Bia tertawa, mungkin dia sengaja membuat sebuah lelucon agar Cherry tidak terlalu tegang dengan kejadian rumit yang sedang hadapi.
"Cher lo tu jangan suka overthinking!" Bia mencoba memberi nasihat pada Cherry.
"Bia, lo tu ga tau apa-apa tentang gue! Jadi jangan coba-coba buat ngatir hidup gue!"
"Bukan gue ngatur, tapi banyak atau sedikit gue tau, apa yang udah terjadi sama elo. Liat nih!" Bia menunjukan sebuah notes di ponselnya. Isinya tentang uraian kejadian aneh yang sudah ia alami ketika berada di samping Cherry.
"Lo tau, ini semua karena siapa?"
"Iya gue tau! Ini semua karena gue dan Mama gue. Tapi, Mama gue udah meninggal, dan elo, masih gini-gini aja."
"Berarti masalahnya ada sama elo!" Cherry ngotot.
"Ok fine! Lo mau bunuh gue? Silahkann aja! Tapi lo pikir coba, setelah gue mati, apa lo bakalan hidup normal lagi?"
Mereka berdua terdiam tanpa kata. Beberapa menit berlalu, membisu, membeku.

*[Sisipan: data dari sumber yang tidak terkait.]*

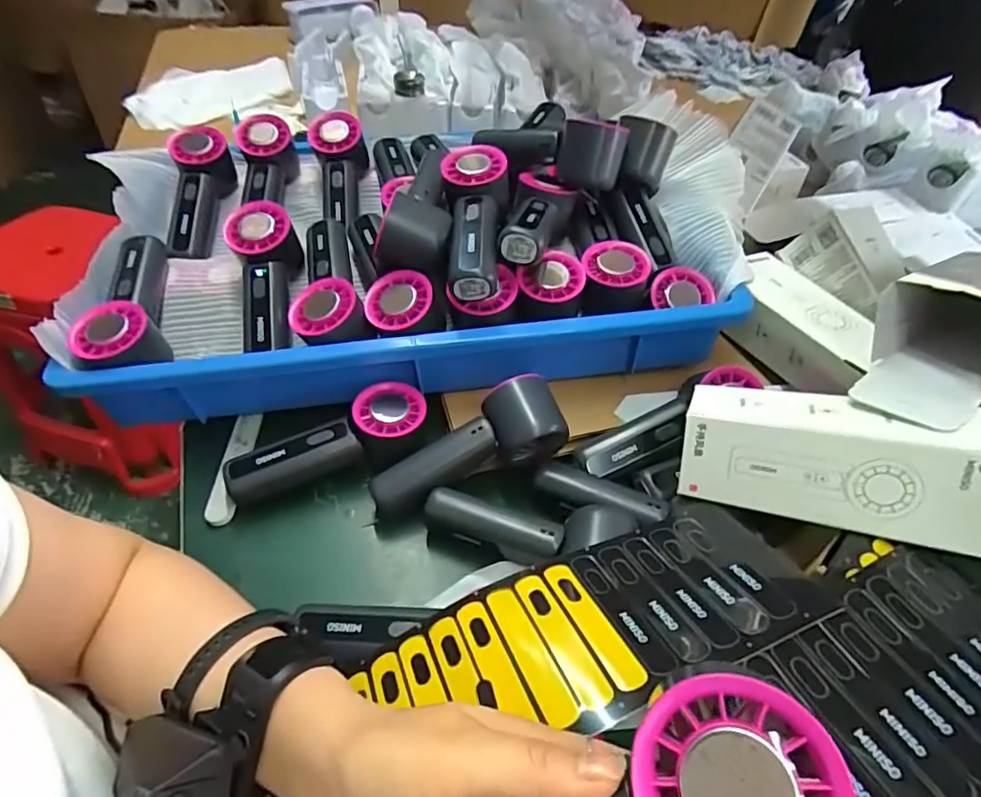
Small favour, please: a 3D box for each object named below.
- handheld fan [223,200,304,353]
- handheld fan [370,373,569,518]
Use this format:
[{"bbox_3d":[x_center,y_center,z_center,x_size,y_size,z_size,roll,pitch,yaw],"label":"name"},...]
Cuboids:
[{"bbox_3d":[-0.202,-0.101,0.500,0.058,0.052,0.138,-3,78,-9],"label":"handheld fan"},{"bbox_3d":[-0.019,0.040,0.438,0.159,0.049,0.054,-27,52,-3],"label":"handheld fan"}]

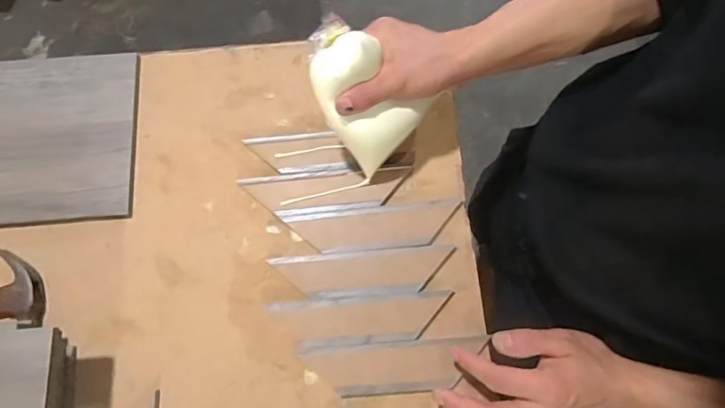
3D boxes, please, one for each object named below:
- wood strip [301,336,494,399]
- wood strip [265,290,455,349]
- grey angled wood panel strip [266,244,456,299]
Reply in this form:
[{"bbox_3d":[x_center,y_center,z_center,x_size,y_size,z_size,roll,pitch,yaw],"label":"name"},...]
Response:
[{"bbox_3d":[0.033,0.156,0.461,0.167,0.005,0.046,-6,73,-2],"label":"wood strip"},{"bbox_3d":[-0.003,0.114,0.479,0.175,0.004,0.047,-4,73,-2],"label":"wood strip"},{"bbox_3d":[0.001,0.070,0.494,0.178,0.006,0.047,-4,73,-2],"label":"grey angled wood panel strip"}]

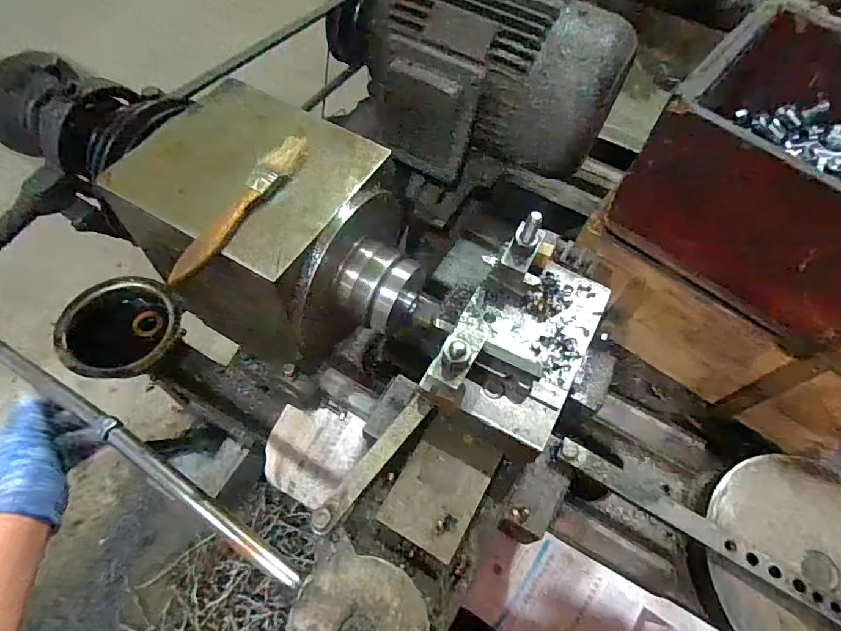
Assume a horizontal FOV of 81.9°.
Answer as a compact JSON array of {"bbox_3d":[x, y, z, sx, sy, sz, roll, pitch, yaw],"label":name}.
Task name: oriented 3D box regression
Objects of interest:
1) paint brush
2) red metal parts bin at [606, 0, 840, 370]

"Lo sadar, jika semua kekuatan yang lo miliki itu setelah kehadiran gue di sini, dalam kehidupan lo, itu bukan semata-mata karena gue Cher. Itu semua karena penyakit hati lo. Itu datengnya dari lo sendiri. Lo terlalu mendendam ke gue atau ke Mama gue. Jadi, aura negatif dari luar, masuk dan menguasai diri lo Cher."
Cherry duduk sendirian ditinggal Bia. Dia mencerna baik-baik perkataan Bia.

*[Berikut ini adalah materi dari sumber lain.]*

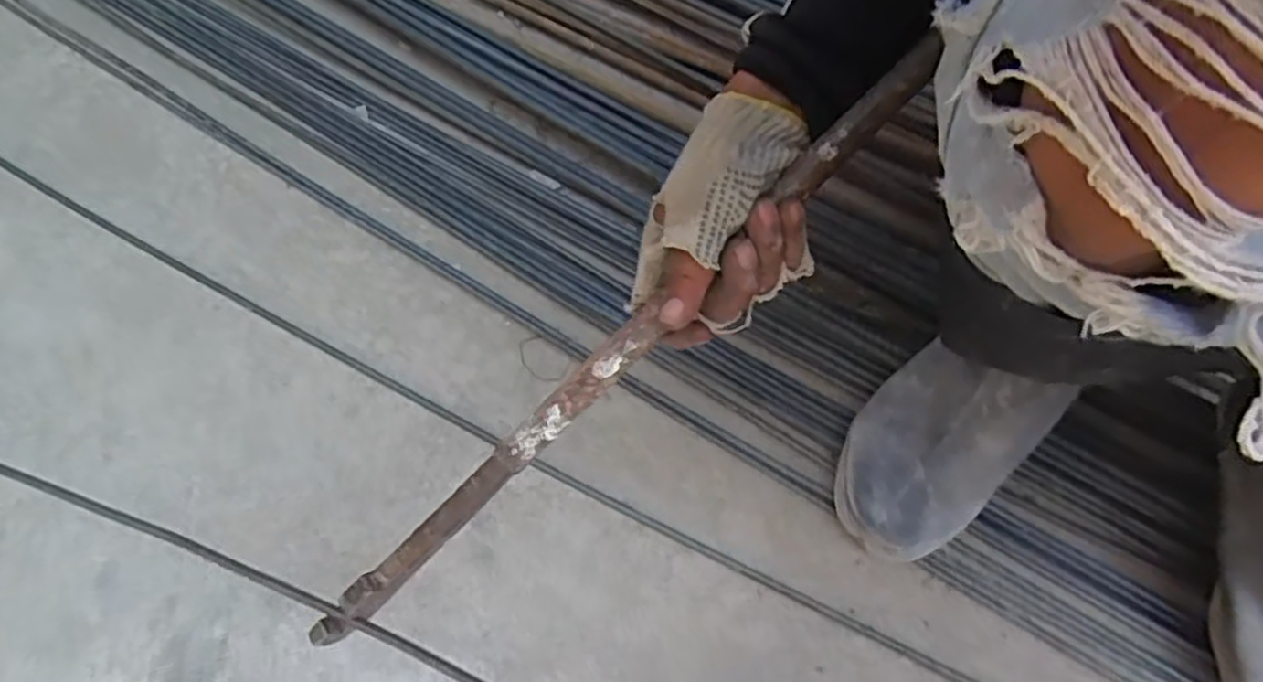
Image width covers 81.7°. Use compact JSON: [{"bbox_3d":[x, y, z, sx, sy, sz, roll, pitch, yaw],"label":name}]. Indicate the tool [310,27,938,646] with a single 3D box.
[{"bbox_3d":[-0.004,0.005,0.417,0.471,0.024,0.021,-44,68,2],"label":"tool"}]

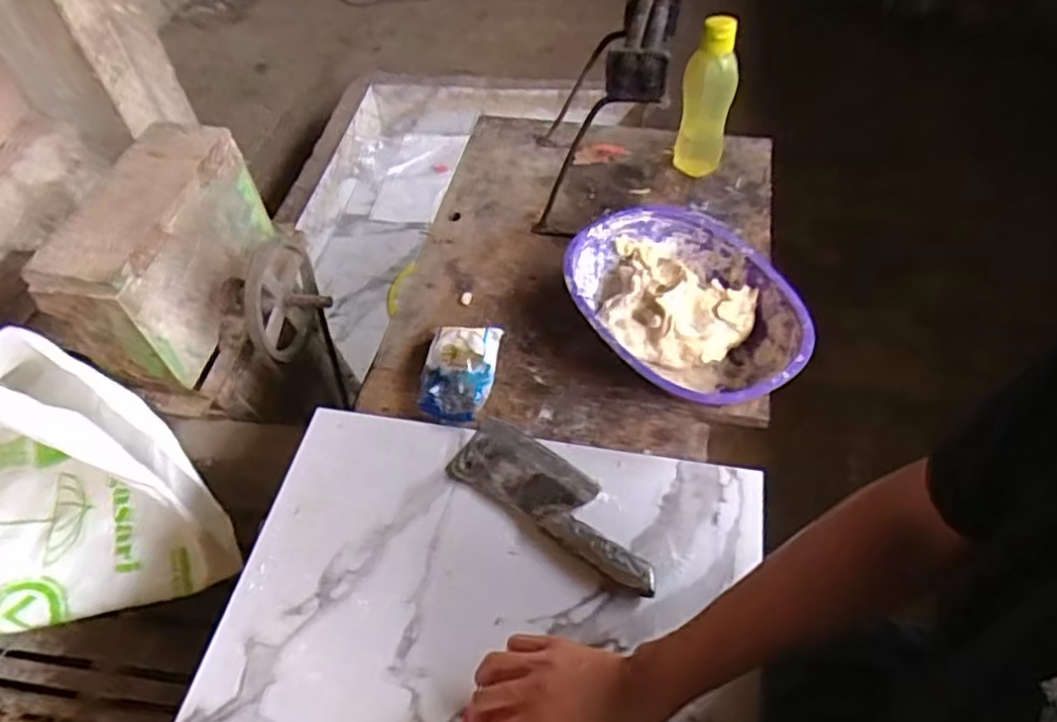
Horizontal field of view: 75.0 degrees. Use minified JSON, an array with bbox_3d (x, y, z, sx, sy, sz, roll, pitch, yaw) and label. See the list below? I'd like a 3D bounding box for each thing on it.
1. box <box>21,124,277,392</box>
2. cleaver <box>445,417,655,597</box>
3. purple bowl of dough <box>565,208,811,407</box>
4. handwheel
[{"bbox_3d":[-0.539,-0.168,1.035,0.137,0.210,0.339,3,50,10],"label":"box"},{"bbox_3d":[0.031,0.134,0.695,0.242,0.026,0.083,30,61,23],"label":"cleaver"},{"bbox_3d":[0.180,-0.056,0.816,0.219,0.085,0.307,-25,53,-13],"label":"purple bowl of dough"},{"bbox_3d":[-0.382,-0.104,1.090,0.076,0.179,0.177,3,56,13],"label":"handwheel"}]

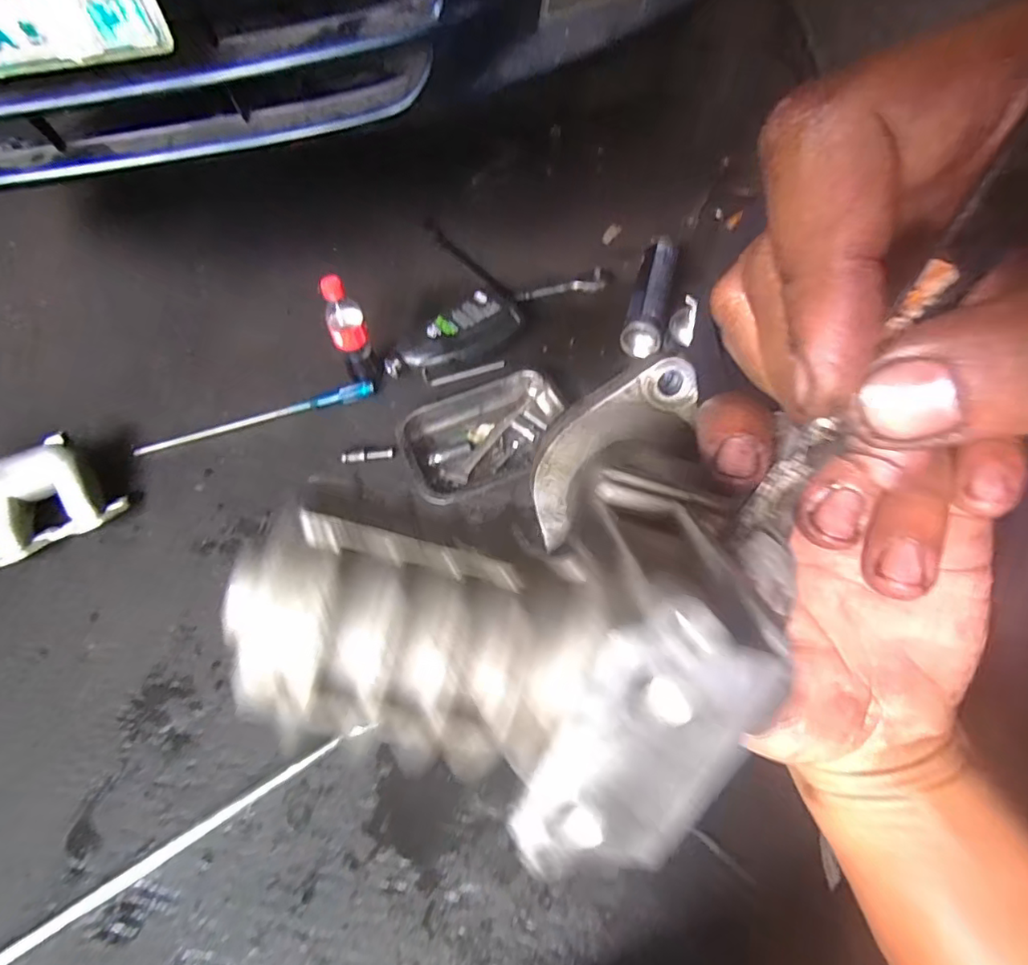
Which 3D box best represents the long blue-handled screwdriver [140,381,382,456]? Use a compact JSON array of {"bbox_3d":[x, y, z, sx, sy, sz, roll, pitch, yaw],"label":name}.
[{"bbox_3d":[-0.425,-0.104,0.940,0.395,0.023,0.030,-15,58,-4],"label":"long blue-handled screwdriver"}]

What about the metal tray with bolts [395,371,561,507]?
[{"bbox_3d":[-0.039,-0.069,0.865,0.255,0.041,0.175,-24,60,-10],"label":"metal tray with bolts"}]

"Gue tau Bi ... tapi ini ga semudah yang lo bayangin. Setiap kali gue mau berubah jadi lebih baik, seluruh tubuh gue sakit, jantung gue rasanya mau copot. Otak gue rasanya mau meledak. Bukannya gue ga mau berusaha nerima kehadiran lo Bi. Tapi, gue udah terlanjur ke jalan yang salah. Dan kakek buyut pun udah pernah ngasih peringatan ke gue, dan gue tetep nekat buat ngelanjutin balas dendam gue ke lo sama nyokap lo. Gue udah terlanjur sakit hati, Bi. Gue juga pengin hidup normal lagi. Gue udah kehilangan Revaldi, Goldi, gue ga mau kehilangan Mami. Mami jadi satu-satunya alasan gue buat tetep ada di rumah itu. Gue ga tau kalo Mami kenapa-napa, apa gue bisa sekuat waktu gue kehilangan Goldi. Gue harus gimana Bia?" tanyanya pada diri sendiri.

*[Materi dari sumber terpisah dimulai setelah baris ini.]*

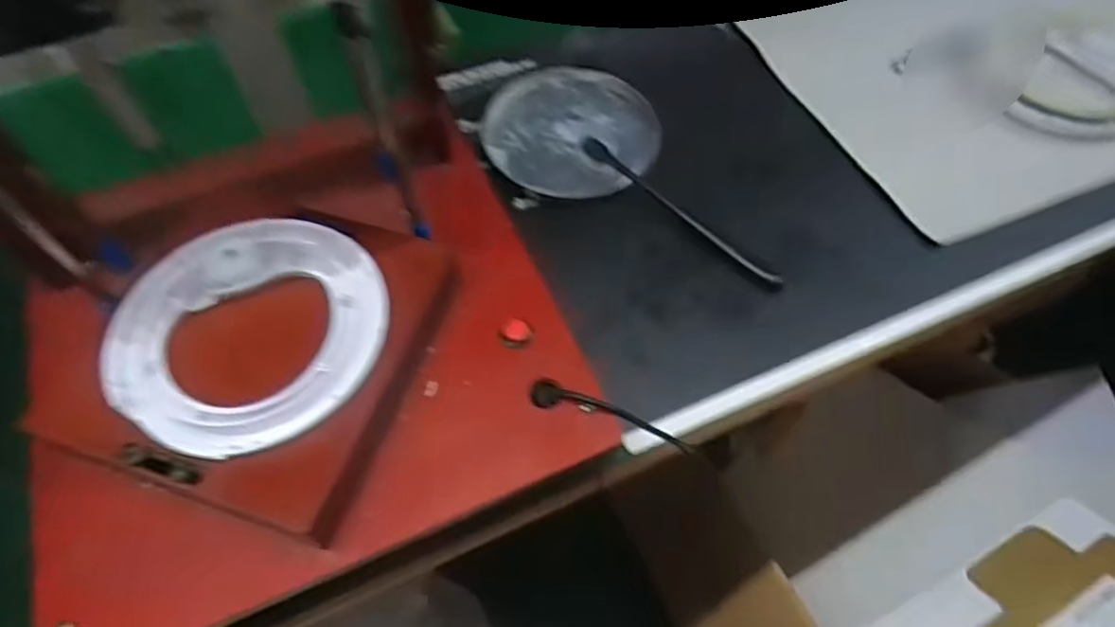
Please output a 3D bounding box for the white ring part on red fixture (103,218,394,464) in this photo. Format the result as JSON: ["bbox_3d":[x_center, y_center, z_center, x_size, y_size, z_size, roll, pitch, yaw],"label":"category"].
[{"bbox_3d":[-0.157,0.006,0.335,0.134,0.014,0.129,-1,57,1],"label":"white ring part on red fixture"}]

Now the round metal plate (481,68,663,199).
[{"bbox_3d":[0.010,-0.143,0.510,0.129,0.006,0.139,-1,57,1],"label":"round metal plate"}]

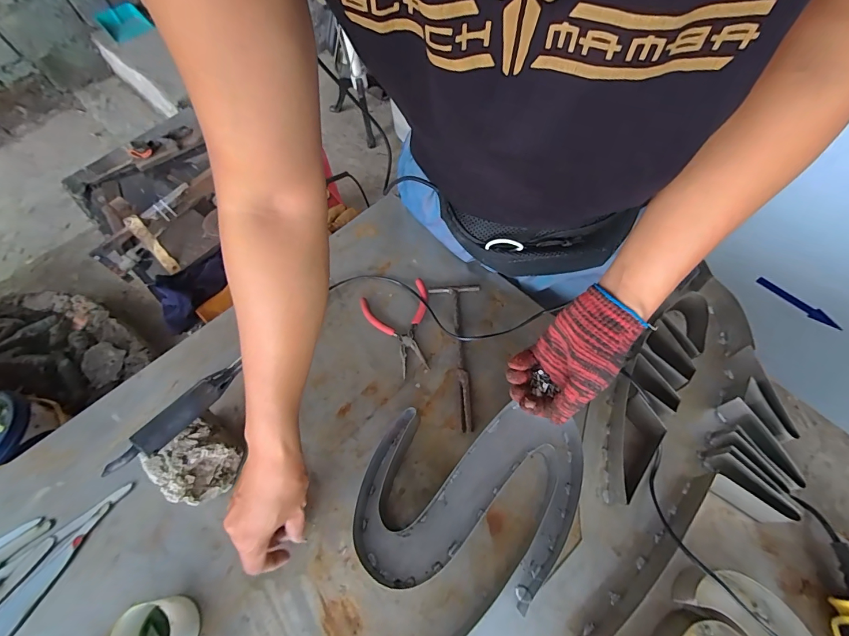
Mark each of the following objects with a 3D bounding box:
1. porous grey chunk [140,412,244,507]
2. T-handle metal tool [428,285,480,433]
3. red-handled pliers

Bia mendengar dengan jelas semua keluh kesah Cherry. Ternyata dia tidak benar-benar meninggalkan Cherry di tempat itu. Bia bener-bener jatuh hati pada Cherry. Bagaimana pun kondisi Cherry saat ini, Bia bisa menerimanya dengan baik.
"Cher ... lo ga perlu khawatir. Gue ga akan pernah ninggalin lo sendirian. Sebesar apa pun benci dan dendamnya lo ke gue. Gue akan selalu ada buat ngejagain lo, Cherry!"